The following example shows how to store a single point cloud in a 3LC Table using bulk data.

import numpy as np

import tlc
from tlc.core.helpers.bulk_data_helper import BulkDataAccessor

# Define the bounds of the point cloud
bounds = (-100, -100, -100, 100, 100, 100)

# Create a point cloud
points = np.random.rand(1000, 3).astype(np.float32)

# Define a schema for the column containing the point cloud
schema = tlc.Geometry3DSchema(
    include_3d_vertices=True,
    is_bulk_data=True,
)

# Create a Geometry3DInstances object for the point cloud
instances = tlc.Geometry3DInstances.create_empty(*bounds)
instances.add_instance(points)

# Create a TableWriter for writing the point cloud
writer = tlc.TableWriter(
    table_name="point_cloud",
    project_name="point_cloud_project",
    column_schemas={"points": schema},
)

# Write the point cloud to disk
writer.add_row({"points": instances.to_row()})
table = writer.finalize()

# The bulk data is stored in the Table's bulk_data_url property.
print(table.bulk_data_url)
# Url('relative://../../bulk_data/samples/point_cloud')
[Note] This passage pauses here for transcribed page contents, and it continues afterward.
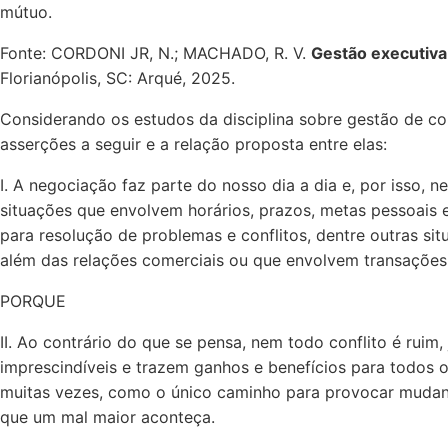
mútuo.
Fonte: CORDONI JR, N.; MACHADO, R. V.
Gestão executiva
Florianópolis, SC: Arqué, 2025.
Considerando os estudos da disciplina sobre gestão de con
asserções a seguir e a relação proposta entre elas:
I. A negociação faz parte do nosso dia a dia e, por isso,
situações que envolvem horários, prazos, metas pessoais e
para resolução de problemas e conflitos, dentre outras situ
além das relações comerciais ou que envolvem transações
PORQUE
II. Ao contrário do que se pensa, nem todo conflito é ruim,
imprescindíveis e trazem ganhos e benefícios para todos 
muitas vezes, como o único caminho para provocar mudanç
que um mal maior aconteça.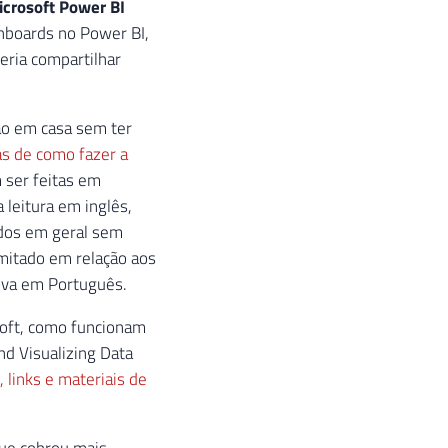
crosoft Power BI
shboards no Power BI,
eria compartilhar
ção em casa sem ter
as de como fazer a
 ser feitas em
leitura em inglês,
ados em geral sem
imitado em relação aos
rova em Português.
soft, como funcionam
d Visualizing Data
, links e materiais de
que cobrou mais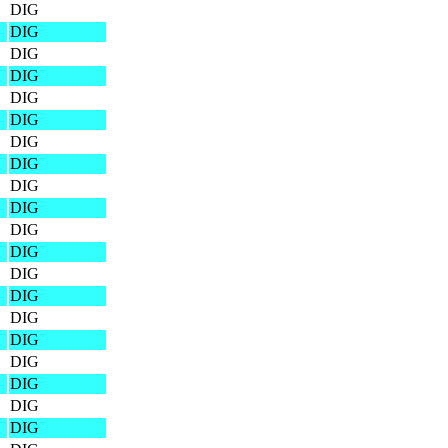
DIG
DIG
DIG
DIG
DIG
DIG
DIG
DIG
DIG
DIG
DIG
DIG
DIG
DIG
DIG
DIG
DIG
DIG
DIG
DIG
# The Table can now be loaded and visualized in the 3LC Dashboard.
# To access the point cloud data in Python, use a BulkDataAccessor
accessor = BulkDataAccessor(table)
row = accessor[0]
points_reloaded = tlc.Geometry3DInstances.from_row(row["points"])
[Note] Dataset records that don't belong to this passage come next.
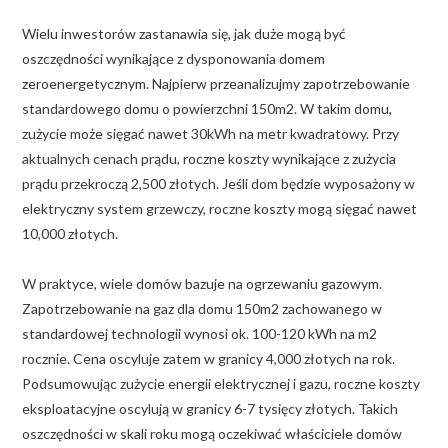
Wielu inwestorów zastanawia się, jak duże mogą być
oszczędności wynikające z dysponowania domem
zeroenergetycznym. Najpierw przeanalizujmy zapotrzebowanie
standardowego domu o powierzchni 150m2. W takim domu,
zużycie może sięgać nawet 30kWh na metr kwadratowy. Przy
aktualnych cenach prądu, roczne koszty wynikające z zużycia
prądu przekroczą 2,500 złotych. Jeśli dom będzie wyposażony w
elektryczny system grzewczy, roczne koszty mogą sięgać nawet
10,000 złotych.
W praktyce, wiele domów bazuje na ogrzewaniu gazowym.
Zapotrzebowanie na gaz dla domu 150m2 zachowanego w
standardowej technologii wynosi ok. 100-120 kWh na m2
rocznie. Cena oscyluje zatem w granicy 4,000 złotych na rok.
Podsumowując zużycie energii elektrycznej i gazu, roczne koszty
eksploatacyjne oscylują w granicy 6-7 tysięcy złotych. Takich
oszczędności w skali roku mogą oczekiwać właściciele domów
# The data read back is now a flattened array of floats.
np.testing.assert_array_equal(points.reshape(-1), points_reloaded.vertices[0])

Limitations

Bulk data is currently limited to geometric data - vertices, lines, and triangles. When creating a bulk data Table, the data will be cached in a binary format on disk. Writing bulk data Tables directly to object storage is not supported, but a bulk data Table can be copied directly to a remote location and will be accessible from the new location without any additional configuration (beyond configuring the Object Service to scan the new location).

Storage Size

Ingesting bulk data requires additional storage, so the size of the data should be considered. Monitor the size of the cached data and manage bulk data folders carefully to avoid running out of space.